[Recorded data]

↓↓↓

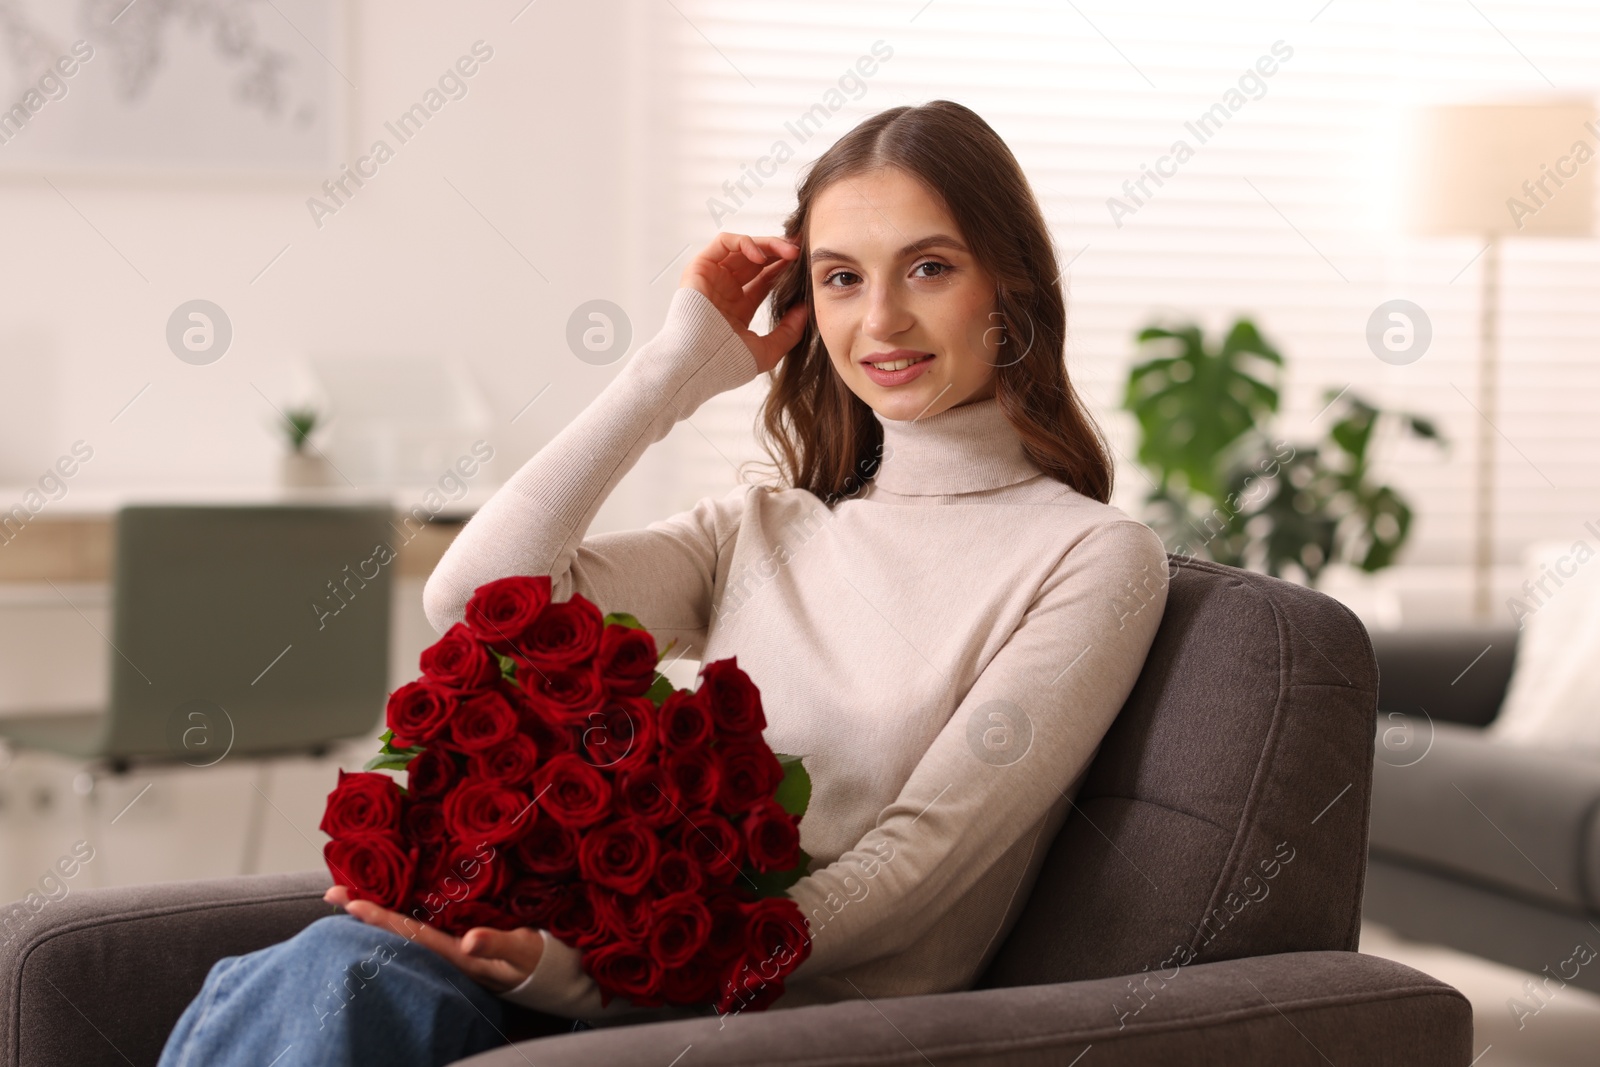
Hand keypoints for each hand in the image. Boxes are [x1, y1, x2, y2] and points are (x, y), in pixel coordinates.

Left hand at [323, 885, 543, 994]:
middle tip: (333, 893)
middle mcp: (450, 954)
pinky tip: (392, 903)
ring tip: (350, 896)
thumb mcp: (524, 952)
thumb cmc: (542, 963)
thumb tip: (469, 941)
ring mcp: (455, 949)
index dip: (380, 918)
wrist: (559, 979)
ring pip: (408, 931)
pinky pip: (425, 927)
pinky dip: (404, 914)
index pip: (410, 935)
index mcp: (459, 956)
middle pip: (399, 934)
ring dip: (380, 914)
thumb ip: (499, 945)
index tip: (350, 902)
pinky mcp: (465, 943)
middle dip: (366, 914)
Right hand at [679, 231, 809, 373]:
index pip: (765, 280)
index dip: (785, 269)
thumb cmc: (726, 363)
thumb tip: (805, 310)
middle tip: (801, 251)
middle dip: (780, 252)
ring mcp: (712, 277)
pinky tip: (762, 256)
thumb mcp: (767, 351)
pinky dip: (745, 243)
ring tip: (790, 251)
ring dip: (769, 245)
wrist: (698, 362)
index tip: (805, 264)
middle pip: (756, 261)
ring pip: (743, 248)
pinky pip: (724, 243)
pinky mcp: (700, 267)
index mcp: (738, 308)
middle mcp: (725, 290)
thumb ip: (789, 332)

↑↑↑

Required work:
From the first line to the last, copy the records above exactly and leave out the pictures.

Result:
Hand keypoints for each hand in the image. Boxes are [x1, y1, x2, y2] and points are (x, y), in pixel coordinates.

Left hand at [323, 885, 543, 994]:
middle tip: (333, 893)
middle mcp: (450, 954)
pinky tip: (392, 903)
ring tip: (350, 896)
thumb mcp: (524, 952)
thumb cmc: (542, 963)
thumb tip: (469, 941)
ring mcp: (455, 949)
index dip: (380, 918)
wrist: (559, 979)
ring pip: (408, 931)
pinky pip: (425, 927)
pinky dip: (404, 914)
index pip: (410, 935)
index mcp: (459, 956)
middle pip: (399, 934)
ring dip: (380, 914)
thumb ip: (499, 945)
index tip: (350, 902)
pinky mcp: (465, 943)
middle dip: (366, 914)
Right hand at [679, 231, 809, 373]:
index pip: (765, 280)
index dip: (785, 269)
thumb cmc: (726, 363)
thumb tip: (805, 310)
middle tip: (801, 251)
middle dip: (780, 252)
ring mcp: (712, 277)
pinky tip: (762, 256)
thumb mcp: (767, 351)
pinky dip: (745, 243)
ring tip: (790, 251)
ring dip: (769, 245)
wrist: (698, 362)
index tip: (805, 264)
middle pip: (756, 261)
ring pip: (743, 248)
pinky pip: (724, 243)
pinky mcp: (700, 267)
index mcp: (738, 308)
middle mcp: (725, 290)
thumb ip: (789, 332)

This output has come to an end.